**EXERCÍCIO A:** Copie, sem nenhuma alteração, todas as linhas do material fornecido mais abaixo, sem incluir o trecho sobre a fixação da pena.

**TRECHO FORNECIDO:**
================================

A majoração da pena-base com fundamento nas circunstâncias judiciais relativas às circunstâncias do crime, suas consequências e personalidade do acusado não obsta se considere, em grau recursal, a circunstância judicial relativa à culpabilidade do acusado, tendo em vista que o fato que rende ensejo à valoração desfavorável da culpabilidade foi sopesada na sentença, na apreciação das penas (cfr. fl. 454v.), não implicando o reconhecimento de reformatio in pejus.

Nesse sentido, anoto que a reavaliação dos critérios considerados nas várias etapas de fixação da pena não implica, por si só, em reformatio in pejus, haja vista que não houve aumento do quantum final da pena imposta. O recurso da defesa, ainda que exclusivo, devolve integralmente o exame da matéria com todas as suas circunstâncias (STJ, HC n. 200900636130, Rel. Min. Felix Fischer, unânime, j. 08.09.09; TRF da 4ª Região, RvCr n. 200904000323795, Rel. Des. Fed. Victor Luiz dos Santos Laus, unânime, j. 18.02.10; TRF da 4ª Região, ACR n. 200372020041039, Rel. Des. Fed. Eloy Bernst Justo, unânime, j. 13.06.07).

Presente a atenuante do art. 65, I, do Código Penal, tendo em vista que o acusado contava com mais de 70 (setenta) anos, na data da sentença (cfr. fl. 455), redimensiono a redução respectiva para 1/6 (um sexto), o que perfaz 2 (dois) anos e 6 (seis) meses de reclusão.

================================

**EXERCÍCIO B:** Dê sequência ao trecho sobre a fixação da pena do acusado, começando logo após a última frase apresentada.

================================

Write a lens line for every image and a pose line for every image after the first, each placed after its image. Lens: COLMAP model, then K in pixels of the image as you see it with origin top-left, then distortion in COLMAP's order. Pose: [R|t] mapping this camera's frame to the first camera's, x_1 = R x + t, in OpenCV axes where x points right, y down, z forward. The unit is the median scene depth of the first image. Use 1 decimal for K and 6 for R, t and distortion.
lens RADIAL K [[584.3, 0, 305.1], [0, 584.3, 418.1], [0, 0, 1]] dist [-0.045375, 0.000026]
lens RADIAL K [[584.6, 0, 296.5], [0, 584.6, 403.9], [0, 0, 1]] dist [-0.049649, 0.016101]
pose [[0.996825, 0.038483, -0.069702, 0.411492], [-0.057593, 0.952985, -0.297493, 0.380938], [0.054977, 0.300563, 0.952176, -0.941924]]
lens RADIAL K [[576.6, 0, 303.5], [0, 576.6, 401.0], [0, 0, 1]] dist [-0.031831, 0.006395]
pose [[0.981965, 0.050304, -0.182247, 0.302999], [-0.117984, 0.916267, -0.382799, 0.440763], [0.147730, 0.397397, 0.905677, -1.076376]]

================================

**RESULTADO DO EXERCÍCIO A:**
Write a lens line for every image and a pose line for every image after the first, each placed after its image. Lens: COLMAP model, then K in pixels of the image as you see it with origin top-left, then distortion in COLMAP's order. Pose: [R|t] mapping this camera's frame to the first camera's, x_1 = R x + t, in OpenCV axes where x points right, y down, z forward. The unit is the median scene depth of the first image. Use 1 decimal for K and 6 for R, t and distortion.
lens RADIAL K [[584.3, 0, 305.1], [0, 584.3, 418.1], [0, 0, 1]] dist [-0.045375, 0.000026]
lens RADIAL K [[584.6, 0, 296.5], [0, 584.6, 403.9], [0, 0, 1]] dist [-0.049649, 0.016101]
pose [[0.996825, 0.038483, -0.069702, 0.411492], [-0.057593, 0.952985, -0.297493, 0.380938], [0.054977, 0.300563, 0.952176, -0.941924]]
lens RADIAL K [[576.6, 0, 303.5], [0, 576.6, 401.0], [0, 0, 1]] dist [-0.031831, 0.006395]
pose [[0.981965, 0.050304, -0.182247, 0.302999], [-0.117984, 0.916267, -0.382799, 0.440763], [0.147730, 0.397397, 0.905677, -1.076376]]

**RESULTADO DO EXERCÍCIO B:**
Ausentes circunstâncias agravantes e causas de diminuição de pena.

Reconhecida, com acerto, a causa de aumento de pena do art. 12, I, da Lei n. 8.137/90, em razão da gravidade do dano, consubstanciado no valor do imposto sonegado, sem juros e multa, equivalente a R$ 372.483.553,33 (trezentos e setenta e dois milhões, quatrocentos e oitenta e três mil, quinhentos e cinquenta e três reais e trinta e três centavos), à data da lavratura do auto de infração (cfr. fl. 1.556, apenso VIII), reputo adequado o aumento de pena de 1/2 (metade), definido na sentença, o que resulta 3 (três) anos e 9 (nove) meses de reclusão.

Reconhecida, com igual acerto, a continuidade delitiva em decorrência da prática da sonegação fiscal por 2 (dois) anos fiscais consecutivos (2001 e 2002), nas mesmas condições de tempo, lugar e maneira de execução, (CP, art. 71), reduzo o aumento respectivo para 1/6 (um sexto), totalizando 4 (quatro) anos, 4 (quatro) meses e 15 (quinze) dias de reclusão.

Não procede a alegação da defesa de que se incorreu em bis in idem na sentença "ao fazer considerações sobre o número de condutas e o valor global do prejuízo para justificar a exasperação da pena-base e, ao mesmo tempo, na terceira fase da dosimetria da pena, considerar tais vetores, por ocasião da incidência das causas de aumento da continuidade delitiva e do artigo 12, I, Lei 8137/90" (fl. 477v.), considerando que o número de condutas e o valor do dano não foram valorados na primeira fase da dosimetria, nada obstando a incidência da causa de aumento de pena prevista no art. 12, I, da Lei n. 8.137/90 em razão do montante sonegado, valorado apenas na terceira fase da dosimetria, bem como do aumento relativo à continuidade delitiva, que é uma ficção jurídica que reduz a pena decorrente do concurso material em razão de os delitos terem sido perpetrados nas mesmas condições de tempo, lugar e maneira de execução.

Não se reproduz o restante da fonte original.